1. «Я пришел к тебе с приветом…» (1843): захваченность полнотой бытия

***

Я пришел к тебе с приветом,
Рассказать, что солнце встало,
Что оно горячим светом
По листам затрепетало;

Рассказать, что лес проснулся,
Весь проснулся, веткой каждой,
Каждой птицей встрепенулся
И весенней полон жаждой;

Рассказать, что с той же страстью,
Как вчера, пришел я снова,
Что душа всё так же счастью
И тебе служить готова;

Рассказать, что отовсюду
На меня весельем веет,
Что не знаю сам, что буду
Петь, – но только песня зреет.

1843 


С этого стихотворения-приветствия начинается вхождение Фета в большую литературу.
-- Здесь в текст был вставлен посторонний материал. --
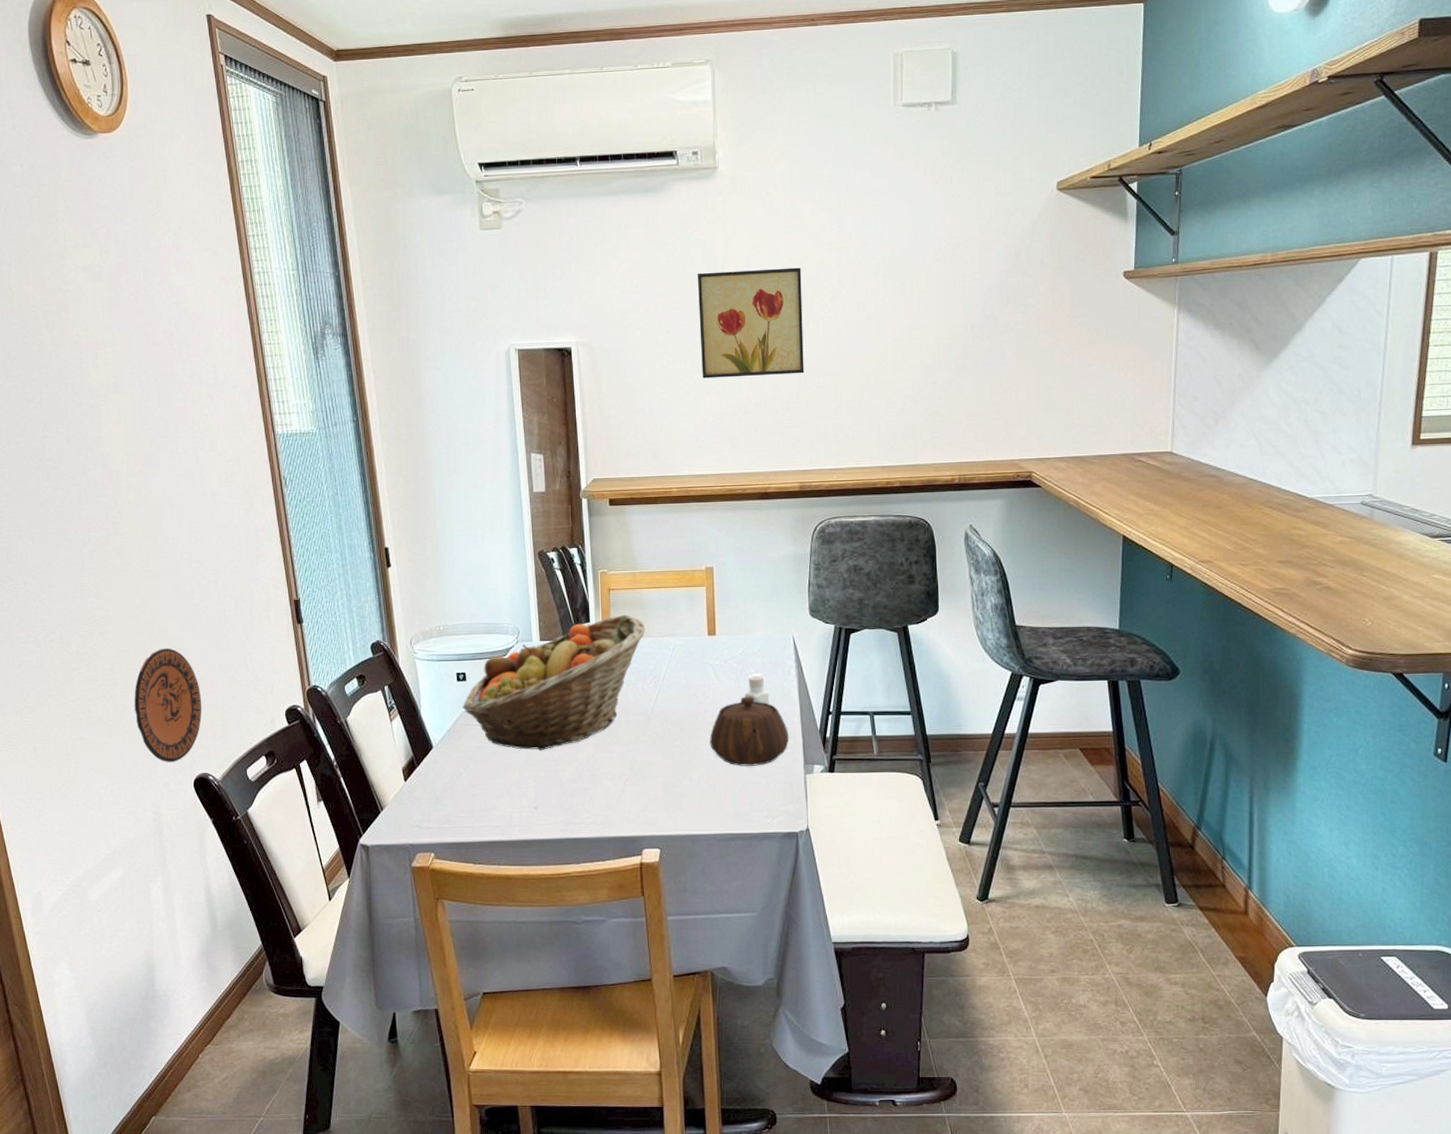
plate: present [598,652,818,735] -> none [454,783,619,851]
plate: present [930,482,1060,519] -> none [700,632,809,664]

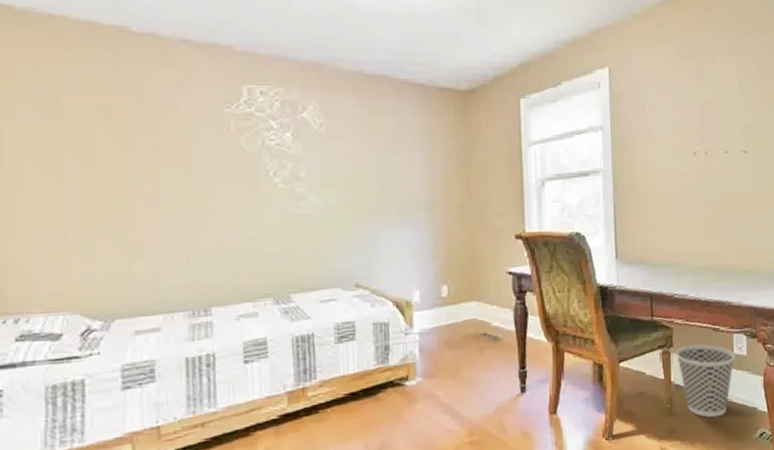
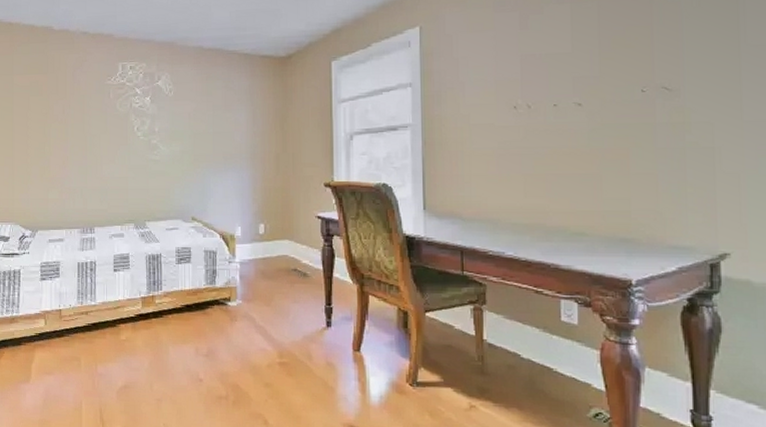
wastebasket: present [675,344,735,418] -> none [489,305,563,386]

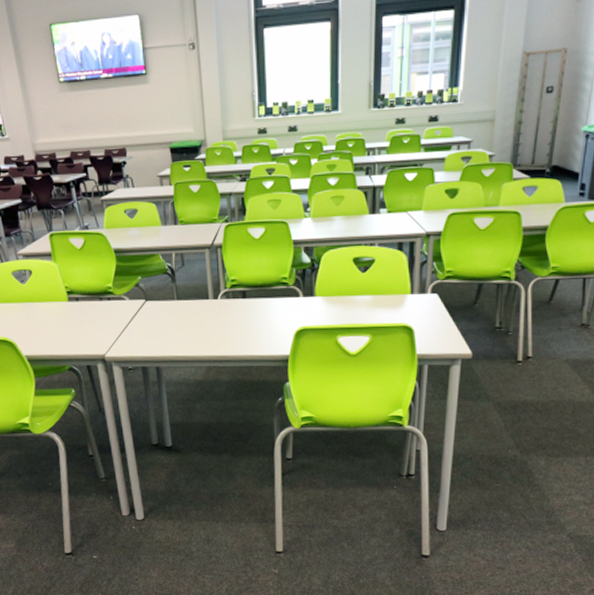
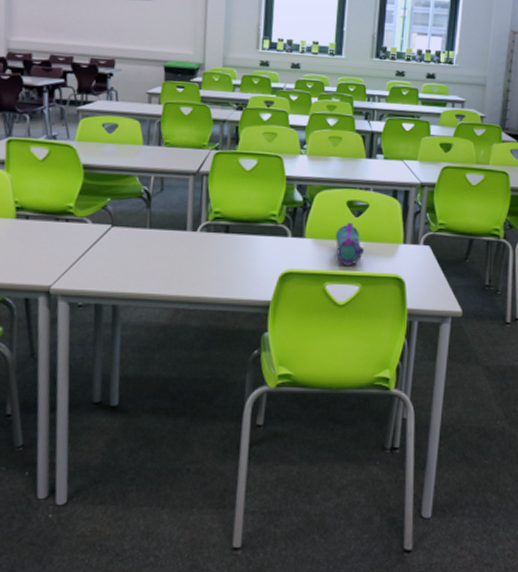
pencil case: none [344,278,372,319] -> present [336,222,364,265]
Опубликованное в 1843 году в «Отечественных записках», оно надолго оказалось своеобразной визитной карточной поэта.

Что можно сказать о его смысле? Всё, кажется, очень просто и углубиться как будто некуда. Лирический герой испытывает интенсивное чувство радости: он радуется проснувшемуся лесу, птичкам, веточкам, весне и жаждет поделиться своей радостью с миром, прокричать это во всеуслышание, потому что спокойно удержать в себе эту радость невозможно.

«Подпрыгивающие» интонационные нажимы на «лес», «весь», «веткой», «птичкой» и т. д. ясно дают почувствовать читателю силу и интенсивность переживания. Но что случилось? Ведь и лес, и птички были на своих местах и раньше, чему же здесь радоваться? Отчего теперь, куда не взглянет герой стихотворения, – оттуда «весельем веет»?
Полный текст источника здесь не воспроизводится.